» Exercise requirements: Please copy each line of the records below that holds the word "BRADFIELD".

» The records:
[Start of section]

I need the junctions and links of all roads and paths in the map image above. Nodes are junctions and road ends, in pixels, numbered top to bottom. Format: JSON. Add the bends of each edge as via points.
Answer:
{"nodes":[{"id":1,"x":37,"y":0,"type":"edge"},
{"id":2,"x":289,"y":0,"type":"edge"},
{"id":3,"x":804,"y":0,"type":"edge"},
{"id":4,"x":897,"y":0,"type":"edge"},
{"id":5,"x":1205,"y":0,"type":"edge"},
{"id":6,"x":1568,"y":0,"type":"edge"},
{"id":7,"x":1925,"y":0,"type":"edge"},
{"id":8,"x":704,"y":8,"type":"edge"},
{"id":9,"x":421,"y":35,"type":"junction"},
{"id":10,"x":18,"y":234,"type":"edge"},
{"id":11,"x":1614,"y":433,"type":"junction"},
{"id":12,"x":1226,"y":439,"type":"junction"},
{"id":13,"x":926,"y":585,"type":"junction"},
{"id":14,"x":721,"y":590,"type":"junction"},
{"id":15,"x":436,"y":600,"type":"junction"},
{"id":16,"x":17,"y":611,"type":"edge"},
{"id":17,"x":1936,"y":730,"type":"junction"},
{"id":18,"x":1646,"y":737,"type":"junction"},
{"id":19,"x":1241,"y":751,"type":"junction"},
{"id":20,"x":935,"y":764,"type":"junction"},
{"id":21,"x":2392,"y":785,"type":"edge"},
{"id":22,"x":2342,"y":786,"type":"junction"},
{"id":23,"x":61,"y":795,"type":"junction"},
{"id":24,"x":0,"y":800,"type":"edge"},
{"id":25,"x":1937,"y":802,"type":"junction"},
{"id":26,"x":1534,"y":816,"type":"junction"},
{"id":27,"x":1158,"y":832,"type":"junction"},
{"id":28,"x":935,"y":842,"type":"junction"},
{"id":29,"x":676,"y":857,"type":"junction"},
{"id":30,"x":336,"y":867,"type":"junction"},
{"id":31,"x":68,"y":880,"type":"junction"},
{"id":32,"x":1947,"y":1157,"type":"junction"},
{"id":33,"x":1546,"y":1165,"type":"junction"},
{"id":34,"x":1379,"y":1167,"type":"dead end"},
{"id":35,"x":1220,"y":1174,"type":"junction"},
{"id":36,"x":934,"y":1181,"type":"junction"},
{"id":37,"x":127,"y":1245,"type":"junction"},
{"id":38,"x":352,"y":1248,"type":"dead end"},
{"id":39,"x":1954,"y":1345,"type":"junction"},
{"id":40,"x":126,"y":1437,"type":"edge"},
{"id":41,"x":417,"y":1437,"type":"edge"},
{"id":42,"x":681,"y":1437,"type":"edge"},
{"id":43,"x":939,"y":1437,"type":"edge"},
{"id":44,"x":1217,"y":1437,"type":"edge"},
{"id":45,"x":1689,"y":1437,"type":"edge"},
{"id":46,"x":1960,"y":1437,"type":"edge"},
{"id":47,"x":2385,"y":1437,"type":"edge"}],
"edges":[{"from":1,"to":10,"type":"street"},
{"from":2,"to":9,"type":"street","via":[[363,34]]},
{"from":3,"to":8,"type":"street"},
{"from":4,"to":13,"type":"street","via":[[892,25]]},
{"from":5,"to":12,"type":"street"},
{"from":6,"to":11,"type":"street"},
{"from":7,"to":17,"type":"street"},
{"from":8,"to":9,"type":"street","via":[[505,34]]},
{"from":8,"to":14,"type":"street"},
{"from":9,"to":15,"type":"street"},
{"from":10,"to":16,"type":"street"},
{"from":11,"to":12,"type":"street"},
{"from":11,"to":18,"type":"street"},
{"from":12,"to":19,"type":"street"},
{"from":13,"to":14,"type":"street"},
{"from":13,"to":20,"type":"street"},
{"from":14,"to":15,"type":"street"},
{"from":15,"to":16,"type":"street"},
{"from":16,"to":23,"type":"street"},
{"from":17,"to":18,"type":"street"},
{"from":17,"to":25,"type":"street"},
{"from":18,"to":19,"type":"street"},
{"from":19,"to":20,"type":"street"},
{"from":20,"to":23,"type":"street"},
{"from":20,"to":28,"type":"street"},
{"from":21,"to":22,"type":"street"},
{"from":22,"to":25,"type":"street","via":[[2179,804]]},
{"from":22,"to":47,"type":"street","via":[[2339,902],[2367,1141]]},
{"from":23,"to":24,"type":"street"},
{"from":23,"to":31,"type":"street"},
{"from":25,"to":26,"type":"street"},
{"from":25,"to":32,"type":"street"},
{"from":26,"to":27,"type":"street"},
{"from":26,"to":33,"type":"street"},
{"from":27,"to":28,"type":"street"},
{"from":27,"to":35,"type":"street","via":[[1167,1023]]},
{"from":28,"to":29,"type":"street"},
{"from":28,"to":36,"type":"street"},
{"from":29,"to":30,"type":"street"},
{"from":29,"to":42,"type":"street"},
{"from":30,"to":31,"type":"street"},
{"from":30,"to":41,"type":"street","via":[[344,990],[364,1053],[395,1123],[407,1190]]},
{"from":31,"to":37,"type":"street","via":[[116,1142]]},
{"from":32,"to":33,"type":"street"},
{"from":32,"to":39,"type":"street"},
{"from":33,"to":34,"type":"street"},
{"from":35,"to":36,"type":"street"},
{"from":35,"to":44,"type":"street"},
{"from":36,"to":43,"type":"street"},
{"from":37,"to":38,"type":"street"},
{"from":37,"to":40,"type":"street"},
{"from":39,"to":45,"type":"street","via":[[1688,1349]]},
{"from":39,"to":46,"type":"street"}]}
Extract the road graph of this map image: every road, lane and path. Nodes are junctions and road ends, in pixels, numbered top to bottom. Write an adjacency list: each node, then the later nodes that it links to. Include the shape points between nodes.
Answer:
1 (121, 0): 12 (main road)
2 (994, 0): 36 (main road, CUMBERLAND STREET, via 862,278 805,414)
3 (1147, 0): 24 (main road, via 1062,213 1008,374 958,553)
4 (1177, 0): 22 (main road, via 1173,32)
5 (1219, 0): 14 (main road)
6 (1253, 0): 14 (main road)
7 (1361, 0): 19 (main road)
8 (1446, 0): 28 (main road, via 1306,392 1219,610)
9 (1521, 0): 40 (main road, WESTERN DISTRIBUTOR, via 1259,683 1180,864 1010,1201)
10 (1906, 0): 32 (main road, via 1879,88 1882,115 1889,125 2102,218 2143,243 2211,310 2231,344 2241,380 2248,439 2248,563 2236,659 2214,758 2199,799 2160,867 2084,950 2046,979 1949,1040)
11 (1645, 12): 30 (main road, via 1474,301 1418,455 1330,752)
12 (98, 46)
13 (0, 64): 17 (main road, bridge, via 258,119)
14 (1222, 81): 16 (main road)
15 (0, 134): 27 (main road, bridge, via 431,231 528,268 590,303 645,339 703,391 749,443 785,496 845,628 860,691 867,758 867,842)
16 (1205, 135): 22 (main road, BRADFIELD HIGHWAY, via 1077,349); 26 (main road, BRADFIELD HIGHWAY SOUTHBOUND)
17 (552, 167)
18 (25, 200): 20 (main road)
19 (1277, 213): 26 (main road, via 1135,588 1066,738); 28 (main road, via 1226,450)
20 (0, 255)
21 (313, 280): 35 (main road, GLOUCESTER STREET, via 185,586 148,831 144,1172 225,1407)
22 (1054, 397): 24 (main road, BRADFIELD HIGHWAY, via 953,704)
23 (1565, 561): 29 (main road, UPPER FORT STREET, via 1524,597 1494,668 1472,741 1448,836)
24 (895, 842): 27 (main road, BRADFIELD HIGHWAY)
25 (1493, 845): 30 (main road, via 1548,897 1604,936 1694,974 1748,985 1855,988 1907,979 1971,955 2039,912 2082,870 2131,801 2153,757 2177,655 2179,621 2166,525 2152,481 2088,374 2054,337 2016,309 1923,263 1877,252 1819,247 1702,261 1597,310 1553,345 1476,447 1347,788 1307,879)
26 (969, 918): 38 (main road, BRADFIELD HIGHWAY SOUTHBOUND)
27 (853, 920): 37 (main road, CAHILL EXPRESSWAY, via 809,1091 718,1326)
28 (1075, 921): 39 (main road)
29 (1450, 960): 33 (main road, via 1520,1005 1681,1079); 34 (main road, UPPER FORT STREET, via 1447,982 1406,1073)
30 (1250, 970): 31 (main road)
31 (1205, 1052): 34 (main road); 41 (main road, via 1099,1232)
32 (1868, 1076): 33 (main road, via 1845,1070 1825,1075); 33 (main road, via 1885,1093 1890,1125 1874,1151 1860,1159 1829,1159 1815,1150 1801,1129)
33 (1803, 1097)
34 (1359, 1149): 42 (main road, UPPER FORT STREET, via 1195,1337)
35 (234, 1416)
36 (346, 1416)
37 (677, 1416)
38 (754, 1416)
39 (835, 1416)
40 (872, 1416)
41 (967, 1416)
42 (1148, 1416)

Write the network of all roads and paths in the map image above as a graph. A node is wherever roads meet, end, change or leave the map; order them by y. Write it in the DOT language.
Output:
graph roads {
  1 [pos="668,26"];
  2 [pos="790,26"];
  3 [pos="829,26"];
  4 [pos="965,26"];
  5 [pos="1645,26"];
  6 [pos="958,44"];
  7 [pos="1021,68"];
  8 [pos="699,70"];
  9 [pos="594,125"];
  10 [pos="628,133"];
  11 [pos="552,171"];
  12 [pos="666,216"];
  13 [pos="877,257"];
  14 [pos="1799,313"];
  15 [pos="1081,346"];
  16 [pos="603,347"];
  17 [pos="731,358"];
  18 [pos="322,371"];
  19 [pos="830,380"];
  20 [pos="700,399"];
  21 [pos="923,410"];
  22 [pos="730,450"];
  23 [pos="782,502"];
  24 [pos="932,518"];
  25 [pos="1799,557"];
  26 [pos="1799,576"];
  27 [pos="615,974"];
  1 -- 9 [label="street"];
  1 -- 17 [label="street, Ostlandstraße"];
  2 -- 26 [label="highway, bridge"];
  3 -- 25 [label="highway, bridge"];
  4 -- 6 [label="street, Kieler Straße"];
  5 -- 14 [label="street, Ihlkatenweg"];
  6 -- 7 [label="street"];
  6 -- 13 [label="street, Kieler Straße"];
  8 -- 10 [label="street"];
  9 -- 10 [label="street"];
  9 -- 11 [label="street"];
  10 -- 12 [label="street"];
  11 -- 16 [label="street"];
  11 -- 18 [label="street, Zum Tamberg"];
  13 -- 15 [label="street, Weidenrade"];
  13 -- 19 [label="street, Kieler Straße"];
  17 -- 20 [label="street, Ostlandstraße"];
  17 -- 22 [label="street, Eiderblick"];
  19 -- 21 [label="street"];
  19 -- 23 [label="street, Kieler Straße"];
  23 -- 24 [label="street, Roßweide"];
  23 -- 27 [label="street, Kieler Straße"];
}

[End of section]

» Answer box:
16 (1205, 135): 22 (main road, BRADFIELD HIGHWAY, via 1077,349); 26 (main road, BRADFIELD HIGHWAY SOUTHBOUND)
22 (1054, 397): 24 (main road, BRADFIELD HIGHWAY, via 953,704)
24 (895, 842): 27 (main road, BRADFIELD HIGHWAY)
26 (969, 918): 38 (main road, BRADFIELD HIGHWAY SOUTHBOUND)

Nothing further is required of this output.